Bioidentical Hormones for Menopause: What Should We Tell Our Patients?

Désirée A. Lie, MD, MSEd

Disclosures

December 15, 2015

Case Resolution

Our goal is to provide Mrs Miller with up-to-date and accurate information about the use of bioidentical hormones to address her desire to manage her menopausal symptoms and concerns about the myriad of products that claim to address these symptoms. Because she may have pre-existing assumptions and biases about different hormonal formulations, it is important to address her current beliefs and concerns before providing information. Women, in particular, have been reported to be reluctant to discuss the use of complementary or alternative therapies with their physicians.[17]

Clarifying Myths About Bioidentical Hormones

Some myths that should be addressed in a conversation about bioidentical hormones are[18]:

Myth: Bioidentical hormone therapy is natural and therefore superior to CHT. Fact: Hormones used in bioidentical hormone therapy may be derived from plant products such as yams, but they need to be commercially processed to become bioidentical and hence may not be "natural." Many FDA-approved estrogen products including pills, patches, gels, sprays, and creams are, in fact, bioidentical products that may be derived from equine or other sources. The term "bioidentical" is not synonymous with "natural." "Bioidentical" refers to the structure of the product, whereas "natural" refers to its source and processing.

Myth: Compounded bioidentical hormones are better than CHT. Fact: Compounding is simply a process of mixing different hormonal preparations. Compounded therapies may consist of FDA-approved as well as non-FDA-approved products. Compounded products cannot be individually FDA regulated because of the variation in types and proportion of hormones in each product.

Myth: Custom compounding individualized to the patient using salivary hormone assessment is superior to CHT because it mimics the patient's own natural hormone levels. Fact: Individualizing hormonal therapy by monitoring hormone levels has not been shown to be efficacious. Salivary levels do not necessarily reflect tissue levels and can depend on time of day, meal times, and dietary intake. Women with similar salivary or serum levels of hormones may metabolize the hormones differently. Hormone therapy should be individualized by symptom relief and side-effect profile and not laboratory test results.

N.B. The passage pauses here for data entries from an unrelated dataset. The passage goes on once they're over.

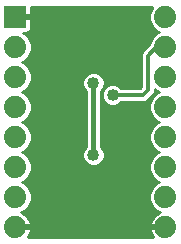
<source format=gbl>
G75*
%MOIN*%
%OFA0B0*%
%FSLAX24Y24*%
%IPPOS*%
%LPD*%
%AMOC8*
5,1,8,0,0,1.08239X$1,22.5*
%
%ADD10R,0.0740X0.0740*%
%ADD11C,0.0740*%
%ADD12C,0.0100*%
%ADD13C,0.0400*%
%ADD14C,0.0160*%
%ADD15C,0.0120*%
D10*
X000650Y007690D03*
D11*
X000650Y000690D03*
X000650Y001690D03*
X000650Y002690D03*
X000650Y003690D03*
X000650Y004690D03*
X000650Y005690D03*
X000650Y006690D03*
X005650Y006690D03*
X005650Y005690D03*
X005650Y004690D03*
X005650Y003690D03*
X005650Y002690D03*
X005650Y001690D03*
X005650Y000690D03*
X005650Y007690D03*
D12*
X005446Y007190D02*
X005344Y007232D01*
X005192Y007384D01*
X005110Y007583D01*
X005110Y007797D01*
X005192Y007996D01*
X005211Y008015D01*
X001170Y008015D01*
X001170Y007740D01*
X000700Y007740D01*
X000700Y007640D01*
X001170Y007640D01*
X001170Y007300D01*
X001160Y007262D01*
X001140Y007228D01*
X001112Y007200D01*
X001078Y007180D01*
X001040Y007170D01*
X000902Y007170D01*
X000956Y007148D01*
X001108Y006996D01*
X001190Y006797D01*
X001190Y006583D01*
X001108Y006384D01*
X000956Y006232D01*
X000854Y006190D01*
X000956Y006148D01*
X001108Y005996D01*
X001190Y005797D01*
X001190Y005583D01*
X001108Y005384D01*
X000956Y005232D01*
X000854Y005190D01*
X000956Y005148D01*
X001108Y004996D01*
X001190Y004797D01*
X001190Y004583D01*
X001108Y004384D01*
X000956Y004232D01*
X000854Y004190D01*
X000956Y004148D01*
X001108Y003996D01*
X001190Y003797D01*
X001190Y003583D01*
X001108Y003384D01*
X000956Y003232D01*
X000854Y003190D01*
X000956Y003148D01*
X001108Y002996D01*
X001190Y002797D01*
X001190Y002583D01*
X001108Y002384D01*
X000956Y002232D01*
X000854Y002190D01*
X000956Y002148D01*
X001108Y001996D01*
X001190Y001797D01*
X001190Y001583D01*
X001108Y001384D01*
X000956Y001232D01*
X000828Y001179D01*
X000850Y001172D01*
X000923Y001135D01*
X000989Y001087D01*
X001047Y001029D01*
X001095Y000963D01*
X001132Y000890D01*
X001157Y000812D01*
X001169Y000740D01*
X000700Y000740D01*
X000700Y000640D01*
X001169Y000640D01*
X001157Y000568D01*
X001132Y000490D01*
X001095Y000417D01*
X001057Y000365D01*
X005243Y000365D01*
X005205Y000417D01*
X005168Y000490D01*
X005143Y000568D01*
X005131Y000640D01*
X005600Y000640D01*
X005600Y000740D01*
X005131Y000740D01*
X005143Y000812D01*
X005168Y000890D01*
X005205Y000963D01*
X005253Y001029D01*
X005311Y001087D01*
X005377Y001135D01*
X005450Y001172D01*
X005472Y001179D01*
X005344Y001232D01*
X005192Y001384D01*
X005110Y001583D01*
X005110Y001797D01*
X005192Y001996D01*
X005344Y002148D01*
X005446Y002190D01*
X005344Y002232D01*
X005192Y002384D01*
X005110Y002583D01*
X005110Y002797D01*
X005192Y002996D01*
X005344Y003148D01*
X005446Y003190D01*
X005344Y003232D01*
X005192Y003384D01*
X005110Y003583D01*
X005110Y003797D01*
X005192Y003996D01*
X005344Y004148D01*
X005446Y004190D01*
X005344Y004232D01*
X005192Y004384D01*
X005110Y004583D01*
X005110Y004797D01*
X005192Y004996D01*
X005344Y005148D01*
X005446Y005190D01*
X005344Y005232D01*
X005290Y005286D01*
X005290Y005155D01*
X005155Y005020D01*
X004995Y004860D01*
X004805Y004860D01*
X004183Y004860D01*
X004100Y004776D01*
X003964Y004720D01*
X003816Y004720D01*
X003680Y004776D01*
X003576Y004880D01*
X003520Y005016D01*
X003520Y005164D01*
X003576Y005300D01*
X003680Y005404D01*
X003816Y005460D01*
X003964Y005460D01*
X004100Y005404D01*
X004183Y005320D01*
X004805Y005320D01*
X004830Y005345D01*
X004830Y006495D01*
X005110Y006775D01*
X005110Y006797D01*
X005192Y006996D01*
X005344Y007148D01*
X005446Y007190D01*
X005430Y007184D02*
X001084Y007184D01*
X001019Y007085D02*
X005281Y007085D01*
X005188Y006987D02*
X001112Y006987D01*
X001152Y006888D02*
X005148Y006888D01*
X005110Y006790D02*
X001190Y006790D01*
X001190Y006691D02*
X005026Y006691D01*
X004927Y006593D02*
X001190Y006593D01*
X001153Y006494D02*
X004830Y006494D01*
X004830Y006396D02*
X001113Y006396D01*
X001021Y006297D02*
X004830Y006297D01*
X004830Y006199D02*
X000875Y006199D01*
X001004Y006100D02*
X004830Y006100D01*
X004830Y006002D02*
X001102Y006002D01*
X001146Y005903D02*
X004830Y005903D01*
X004830Y005805D02*
X003458Y005805D01*
X003460Y005804D02*
X003324Y005860D01*
X003176Y005860D01*
X003040Y005804D01*
X002936Y005700D01*
X002880Y005564D01*
X002880Y005416D01*
X002936Y005280D01*
X003000Y005217D01*
X003000Y003363D01*
X002936Y003300D01*
X002880Y003164D01*
X002880Y003016D01*
X002936Y002880D01*
X003040Y002776D01*
X003176Y002720D01*
X003324Y002720D01*
X003460Y002776D01*
X003564Y002880D01*
X003620Y003016D01*
X003620Y003164D01*
X003564Y003300D01*
X003500Y003363D01*
X003500Y005217D01*
X003564Y005280D01*
X003620Y005416D01*
X003620Y005564D01*
X003564Y005700D01*
X003460Y005804D01*
X003557Y005706D02*
X004830Y005706D01*
X004830Y005608D02*
X003602Y005608D01*
X003620Y005509D02*
X004830Y005509D01*
X004830Y005411D02*
X004083Y005411D01*
X003697Y005411D02*
X003618Y005411D01*
X003589Y005312D02*
X003577Y005312D01*
X003541Y005214D02*
X003500Y005214D01*
X003500Y005115D02*
X003520Y005115D01*
X003520Y005017D02*
X003500Y005017D01*
X003500Y004918D02*
X003561Y004918D01*
X003500Y004820D02*
X003637Y004820D01*
X003500Y004721D02*
X003814Y004721D01*
X003966Y004721D02*
X005110Y004721D01*
X005110Y004623D02*
X003500Y004623D01*
X003500Y004524D02*
X005134Y004524D01*
X005175Y004426D02*
X003500Y004426D01*
X003500Y004327D02*
X005249Y004327D01*
X005353Y004229D02*
X003500Y004229D01*
X003500Y004130D02*
X005326Y004130D01*
X005228Y004032D02*
X003500Y004032D01*
X003500Y003933D02*
X005166Y003933D01*
X005125Y003835D02*
X003500Y003835D01*
X003500Y003736D02*
X005110Y003736D01*
X005110Y003638D02*
X003500Y003638D01*
X003500Y003539D02*
X005128Y003539D01*
X005169Y003441D02*
X003500Y003441D01*
X003521Y003342D02*
X005234Y003342D01*
X005333Y003244D02*
X003587Y003244D01*
X003620Y003145D02*
X005341Y003145D01*
X005243Y003047D02*
X003620Y003047D01*
X003592Y002948D02*
X005172Y002948D01*
X005132Y002850D02*
X003533Y002850D01*
X003398Y002751D02*
X005110Y002751D01*
X005110Y002653D02*
X001190Y002653D01*
X001190Y002751D02*
X003102Y002751D01*
X002967Y002850D02*
X001168Y002850D01*
X001128Y002948D02*
X002908Y002948D01*
X002880Y003047D02*
X001057Y003047D01*
X000959Y003145D02*
X002880Y003145D01*
X002913Y003244D02*
X000967Y003244D01*
X001066Y003342D02*
X002979Y003342D01*
X003000Y003441D02*
X001131Y003441D01*
X001172Y003539D02*
X003000Y003539D01*
X003000Y003638D02*
X001190Y003638D01*
X001190Y003736D02*
X003000Y003736D01*
X003000Y003835D02*
X001175Y003835D01*
X001134Y003933D02*
X003000Y003933D01*
X003000Y004032D02*
X001072Y004032D01*
X000974Y004130D02*
X003000Y004130D01*
X003000Y004229D02*
X000947Y004229D01*
X001051Y004327D02*
X003000Y004327D01*
X003000Y004426D02*
X001125Y004426D01*
X001166Y004524D02*
X003000Y004524D01*
X003000Y004623D02*
X001190Y004623D01*
X001190Y004721D02*
X003000Y004721D01*
X003000Y004820D02*
X001181Y004820D01*
X001140Y004918D02*
X003000Y004918D01*
X003000Y005017D02*
X001087Y005017D01*
X000989Y005115D02*
X003000Y005115D01*
X003000Y005214D02*
X000911Y005214D01*
X001036Y005312D02*
X002923Y005312D01*
X002882Y005411D02*
X001119Y005411D01*
X001160Y005509D02*
X002880Y005509D01*
X002898Y005608D02*
X001190Y005608D01*
X001190Y005706D02*
X002943Y005706D01*
X003042Y005805D02*
X001187Y005805D01*
X001165Y007282D02*
X005294Y007282D01*
X005196Y007381D02*
X001170Y007381D01*
X001170Y007479D02*
X005153Y007479D01*
X005112Y007578D02*
X001170Y007578D01*
X001170Y007775D02*
X005110Y007775D01*
X005110Y007676D02*
X000700Y007676D01*
X001170Y007873D02*
X005141Y007873D01*
X005182Y007972D02*
X001170Y007972D01*
X004143Y004820D02*
X005119Y004820D01*
X005160Y004918D02*
X005053Y004918D01*
X005152Y005017D02*
X005213Y005017D01*
X005250Y005115D02*
X005311Y005115D01*
X005290Y005214D02*
X005389Y005214D01*
X005122Y002554D02*
X001178Y002554D01*
X001137Y002456D02*
X005163Y002456D01*
X005219Y002357D02*
X001081Y002357D01*
X000982Y002259D02*
X005318Y002259D01*
X005374Y002160D02*
X000926Y002160D01*
X001042Y002062D02*
X005258Y002062D01*
X005179Y001963D02*
X001121Y001963D01*
X001162Y001865D02*
X005138Y001865D01*
X005110Y001766D02*
X001190Y001766D01*
X001190Y001668D02*
X005110Y001668D01*
X005116Y001569D02*
X001184Y001569D01*
X001144Y001471D02*
X005156Y001471D01*
X005204Y001372D02*
X001096Y001372D01*
X000997Y001274D02*
X005303Y001274D01*
X005460Y001175D02*
X000840Y001175D01*
X000999Y001077D02*
X005301Y001077D01*
X005216Y000978D02*
X001084Y000978D01*
X001135Y000880D02*
X005165Y000880D01*
X005138Y000781D02*
X001162Y000781D01*
X001160Y000584D02*
X005140Y000584D01*
X005171Y000486D02*
X001129Y000486D01*
X001073Y000387D02*
X005227Y000387D01*
X005600Y000683D02*
X000700Y000683D01*
D13*
X003250Y003090D03*
X002630Y004140D03*
X003250Y005490D03*
X003890Y005090D03*
D14*
X003250Y005490D02*
X003250Y003090D01*
D15*
X003890Y005090D02*
X004900Y005090D01*
X005060Y005250D01*
X005060Y006400D01*
X005350Y006690D01*
X005650Y006690D01*
M02*

</source>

So How Does This Patient Conversation Go?

A technique called "beneficent persuasion"[19] engages the patient's existing framework of understanding to encourage the best decisions for the long term. Among the strategies suggested are:

  • Vivid depictions: use of specific cases and stories to demonstrate another patient's story and outcomes;

  • Framing: explaining benefits first, then the risks, then repeating the benefits;

  • Regret: asking patients how they would feel if they missed an opportunity for the best treatment and outcome; and

  • Refocusing: allowing patients to imagine positive outcomes and a better view of the future.

Another communication strategy is to adopt the cross-cultural care model, in which the clinician first elicits the patient's health belief model and then negotiates and frames the suggested treatment recommendation to fit into the patient's belief system.[20]

Patients often conceive of bioidenticals and compounded therapies as superior because they are "natural" and "individualized." Our conversation with Mrs Miller could start with: "What is your understanding of bioidentical hormone therapy compared with CHT?" This open question allows us to address any misconceptions about superiority of commercially marketed bioidenticals or the meaning of the term "natural" when applied to hormonal therapy. Next, we could turn to her treatment goal and ask: "Which troublesome symptoms are you most concerned about?" This allows us to offer specific therapies and to discuss the pros and cons of each. This could be followed by a discussion of risks and benefits of CHT and the need for surveillance (lipid levels, blood pressure, breast cancer, colorectal cancer, osteoporosis) as a good long-term preventive care strategy. Asking her about other unanswered questions will help raise potential misconceptions about salivary hormone assays and the use of different formulations of hormones. Explaining the underpinnings of the FDA approval process for hormonal products may help to persuade her of the predictability and efficacy of FDA-approved bioidenticals compared with non-FDA-approved products. The standard that should guide her is the seal of FDA approval rather than the terms "bioidentical" or "custom compound." NAMS provides an excellent summary of different types of FDA-approved hormonal therapies.[21]

Mrs Miller should also be encouraged to read and to do her own research and to bring in further questions and concerns for future discussion before making an informed decision on her choice of treatment for her symptoms. Treatment efficacy and monitoring should be based on symptom control and side-effect profile.